MAX BLAGG: I was thinking if I couldn't get in touch with you, maybe I could make up your answers from some of the captions in your works. Do you think that would be true to you?
RAYMOND PETTIBON: I don't see why not. It would certainly represent something that is a big part of my work. There is a very fractured personality or multiple personalities there. So I could sign off on that.
MB: You mix your own writing with quotes that you lift from various texts. It's sometimes hard to tell if you wrote the lines or if you just pulled a quote from somewhere.
RP: A lot of times the actual line is changed.
MB: Do the quotes that you use tend to come from what you're reading at the moment, or do you gather things, make notes in books you're reading, and double back later?
RP: They're not always from what I'm reading at the moment, but they can be. I don't seem to have enough time to read, like I used to.
MB: We'll keep that in mind. Your real name is Ray Ginn, pronounced like [President] Reagan. Did this cause some attachment to Ronald and Nancy in your often unflattering depictions of them?
RP: Yeah, I was called that sometimes as a kid. But I don't know that it had any influence on Reagan appearing in my work. He was around, though-he was governor of California before he became president. I show at Regen Projects, too . . .
MB: A lot of your work has this very nostalgic feeling to it-the baseball players and the noir characters, all those square-chinned guys that look like they stepped out of a Chandler novel-but it's also incredibly modern. How do you combine the two elements?
RP: Part of that probably goes back to the source of a lot of my drawings. Back in the '80s, a lot of the images I used were from TV or from films on TV.
MB: So you would draw directly from the TV?

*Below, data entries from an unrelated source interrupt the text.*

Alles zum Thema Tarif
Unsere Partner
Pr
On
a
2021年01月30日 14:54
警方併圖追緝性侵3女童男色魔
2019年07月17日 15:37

RP: Yes. There are lots of guns and action in my drawings, and part of that is just to make them more interesting. Because you can go through a whole film and it's mostly talking heads and little else until the action scenes, and they're usually violence or physical stuff. Same with baseball, or any sport. Except I find pitching and batting are visually very striking.
MB: The baseball players are usually in these old-time Babe Ruth-type outfits.
RP: It's better for movement. It's like drawing drapery for the old masters, more than, say, with drawing a superhero, where it's all tight-it may as well have been painted on. That becomes anatomy, and that's never been one of my strong points.
MB: I guess that's why you like Gumby, right? How did Gumby slide into your work?
RP: I saw him on TV. The appeal was that he could go into books and become part of the story.
MB: I just saw a documentary, Gumby Dharma [2006], about Gumby's creator, Art Clokey. He was talking about how he had to change Gumby's head shape so Gumby didn't look like a penis.
RP: Well, TV executives . . . there's always going to be someone reacting like that.